Even before the pandemic, Kids & Company has offered a robust lineup of online resources for parents who work in member organizations — regardless of whether or not they have a child enrolled in their centres.

“Because we are corporately focused, we started doing webinars a number of years ago,” explains Linda Starr, Vice President, Sales & Marketing. “Since the pandemic started, we really pivoted and started hosting more webinars on a variety of topics, such as supporting young children through transition stages, sleep techniques, building resilience in school-aged children and more. We now also run activities for families and virtual events for children.”

Today, Kids & Company offers consistent family-focused events that include magicians, storytelling and singalongs. Their chef created a menu and sent out recipe cards to families who were interested in cooking classes. The objective is to offer one big family event per month, such as a yoga session, a virtual tour of a zoo or aquarium or other family-friendly entertainment.

As the country gradually re-opens, Kids & Company plans to continue virtual offerings, given the positive feedback they’ve received. But they’re also looking forward to the time when they can once again offer their very popular date night special, where parents get a day or a night of child care on the house to get the time they deserve.

“Right now we’re focused on doing the best we can,” says Sopik. “It’s tough for everybody at all different levels. We want to thank our families for being so patient with us.”

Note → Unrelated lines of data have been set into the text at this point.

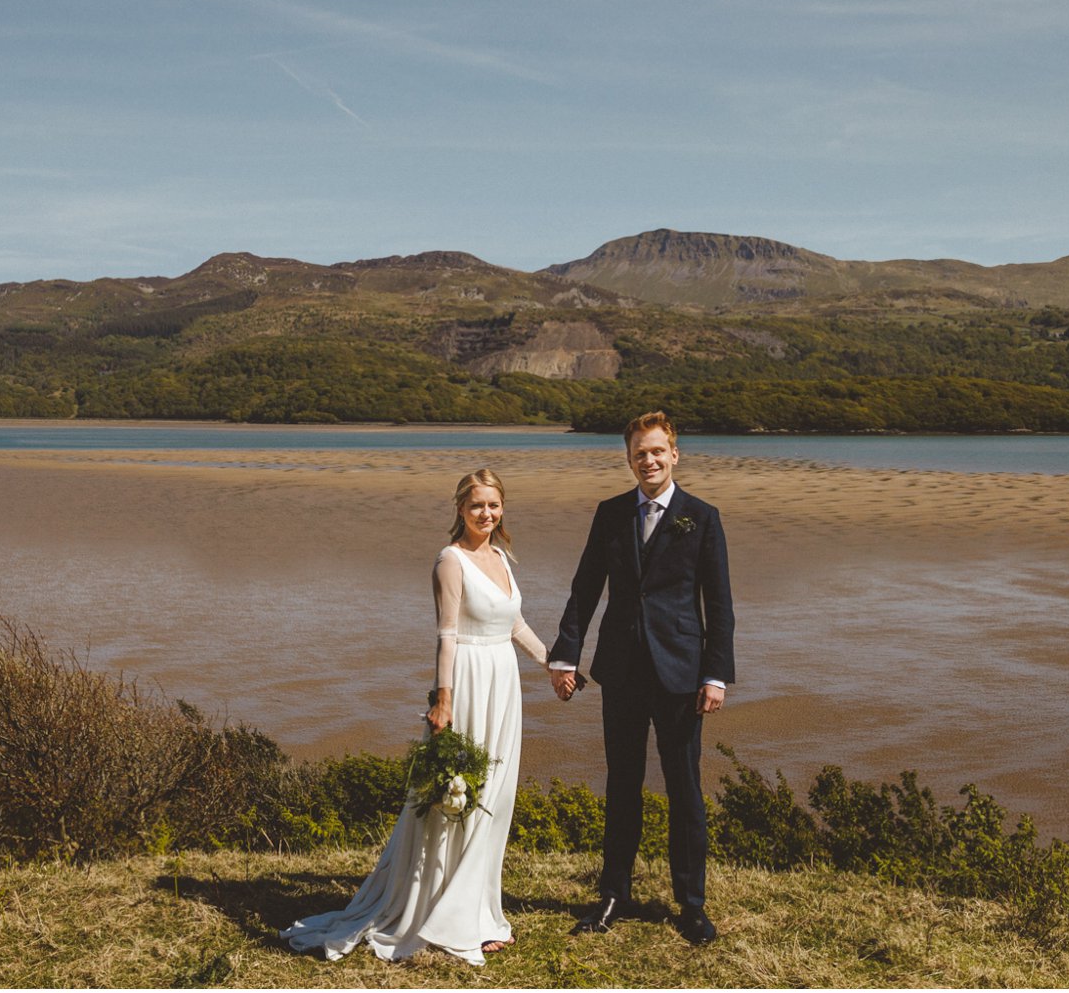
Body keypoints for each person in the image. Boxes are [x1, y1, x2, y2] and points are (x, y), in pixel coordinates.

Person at [281, 469, 551, 966]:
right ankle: (441, 912)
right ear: (459, 509)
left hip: (504, 684)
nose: (486, 514)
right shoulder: (450, 561)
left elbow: (513, 622)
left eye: (493, 505)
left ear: (503, 507)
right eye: (476, 506)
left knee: (496, 793)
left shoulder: (501, 558)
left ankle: (480, 909)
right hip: (469, 680)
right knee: (458, 795)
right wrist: (444, 700)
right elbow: (447, 634)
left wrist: (551, 664)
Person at [547, 411, 735, 945]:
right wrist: (566, 657)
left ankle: (691, 905)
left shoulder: (702, 517)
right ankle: (612, 895)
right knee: (621, 784)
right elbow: (585, 589)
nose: (647, 461)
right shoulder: (610, 514)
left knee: (686, 790)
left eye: (656, 451)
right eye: (638, 453)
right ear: (628, 458)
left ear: (675, 454)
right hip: (622, 670)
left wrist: (716, 674)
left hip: (681, 674)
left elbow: (719, 605)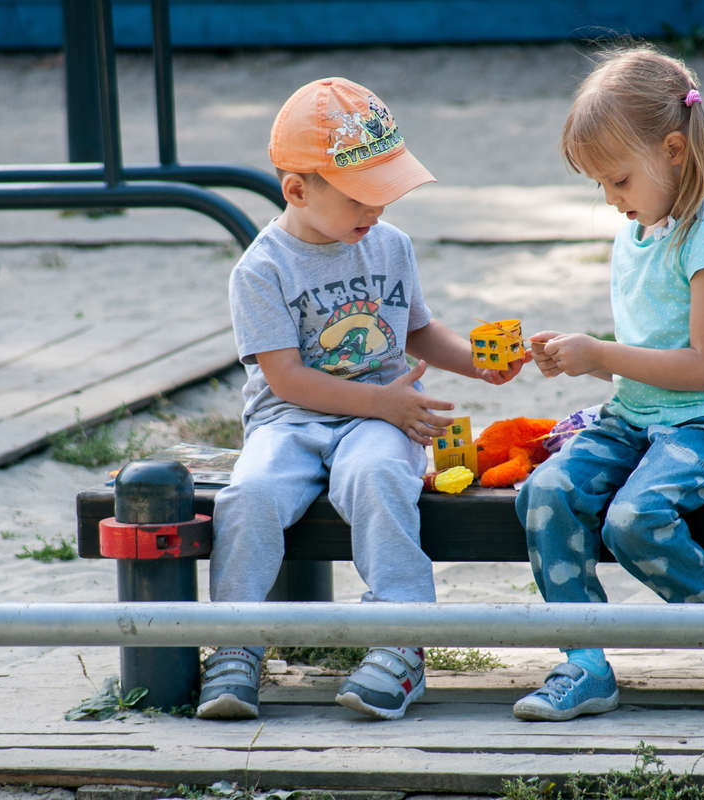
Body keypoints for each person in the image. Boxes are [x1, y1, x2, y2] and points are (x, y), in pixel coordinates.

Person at [197, 77, 526, 721]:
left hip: (380, 416)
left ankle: (402, 643)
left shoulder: (389, 245)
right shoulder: (262, 270)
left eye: (386, 192)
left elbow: (419, 332)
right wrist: (382, 406)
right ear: (298, 190)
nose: (376, 210)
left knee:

As an award-winning, innovative Canadian business, Kids & Company has demonstrated the flexibility, resilience and adaptability needed to get through the pandemic. Their quick thinking and people-first approach enabled them to offer consistent, reliable and safe solutions for parents and children.

This article is intended as general information only and is not to be relied upon as constituting legal, financial or other professional advice. A professional advisor should be consulted regarding your specific situation. Information presented is believed to be factual and up-to-date but we do not guarantee its accuracy and it should not be regarded as a complete analysis of the subjects discussed. All expressions of opinion reflect the judgment of the authors as of the date of publication and are subject to change. No endorsement of any third parties or their advice, opinions, information, products or services is expressly given or implied by Royal Bank of Canada or any of its affiliates.